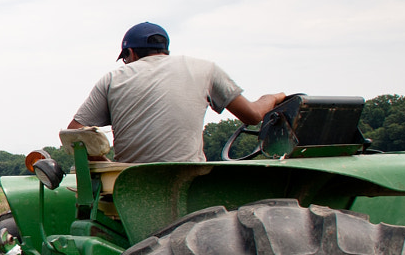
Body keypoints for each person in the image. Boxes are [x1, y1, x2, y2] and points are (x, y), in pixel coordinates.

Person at [67, 21, 285, 163]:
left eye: (125, 59)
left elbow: (74, 135)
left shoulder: (113, 79)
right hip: (189, 182)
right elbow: (253, 116)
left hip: (131, 185)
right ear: (165, 50)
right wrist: (273, 98)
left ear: (130, 53)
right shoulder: (206, 69)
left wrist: (110, 167)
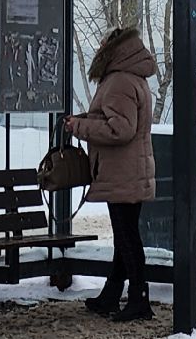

----

ASSIGNMENT:
Only the text is to be copied: please reproduce the records exactly and drop the pictures.

ANSWER TO THIS EXERCISE:
Body keypoints for each person in the image. Boxes are [x1, y1, x2, y2] and points are (x, y), in pixel coordinates.

Person at [67, 21, 285, 163]:
left eye: (125, 59)
left elbow: (74, 135)
left shoulder: (113, 79)
right hip: (189, 182)
right elbow: (253, 116)
left hip: (131, 185)
right ear: (165, 50)
right wrist: (273, 98)
left ear: (130, 53)
right shoulder: (206, 69)
left wrist: (110, 167)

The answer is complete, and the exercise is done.